Compared with the apparently simpler situation in C++ ("use shared_ptr dude") this seems awkward. But now any modifications of shared state become obvious, and the Mutex lock pattern forces thread safety.

Like everything, use shared references with caution.

Iterators

Iterators in C++ are defined fairly informally; they involve smart pointers, usually starting with c.begin() and ending with c.end(). Operations on iterators are then implemented as stand-alone template functions, like std::find_if.

Rust iterators are defined by the Iterator trait; next returns an Option and when the Option is None we are finished.
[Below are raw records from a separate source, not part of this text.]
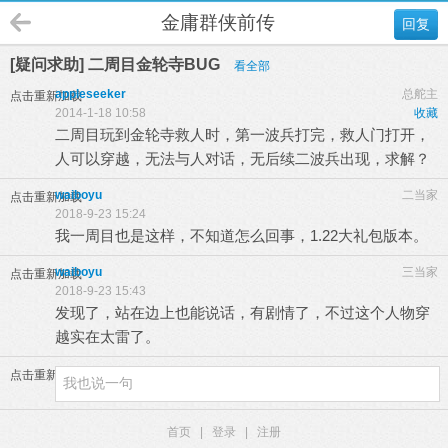
金庸群侠前传
回复
[疑问求助] 二周目金轮寺BUG
看全部
appleseeker
总舵主
点击重新加载
2014-1-18 10:58
收藏
二周目玩到金轮寺救人时，第一波兵打完，救人门打开，
人可以穿越，无法与人对话，无后续二波兵出现，求解？
waiboyu
二当家
点击重新加载
2018-9-23 15:24
我一周目也是这样，不知道怎么回事，1.22大礼包版本。
waiboyu
三当家
点击重新加载
2018-9-23 15:43
发现了，站在边上也能说话，有剧情了，不过这个人物穿
越实在太雷了。
点击重新加载
首页
|
登录
|
注册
The most common operations are now methods. Here is the equivalent of find_if. It returns an Option (case of not finding is None) and here the if let statement is convenient for extracting the non-None case:

# #![allow(unused_variables)]
# 
#fn main() {
let arr = [10, 2, 30, 5];
if let Some(res) = arr.find(|x| x == 2) {
    // res is 2
}

#}

Unsafety and Linked Lists

It's no secret that parts of the Rust stdlib are implemented using unsafe. This does not invalidate the conservative approach of the borrow checker. Remember that "unsafe" has a particular meaning - operations which Rust cannot fully verify at compile time. From Rust's perspective, C++ operates in unsafe mode all the time! So if a large application needs a few dozen lines of unsafe code, then that's fine, since these few lines can be carefully checked by a human. Humans are not good at checking 100Kloc+ of code.

I mention this, because there appears to be a pattern: an experienced C++ person tries to implement a linked list or a tree structure, and gets frustrated. Well, a double-linked list is possible in safe Rust, with Rc references going forward, and Weak references going back. But the standard library gets more performance out of using... pointers.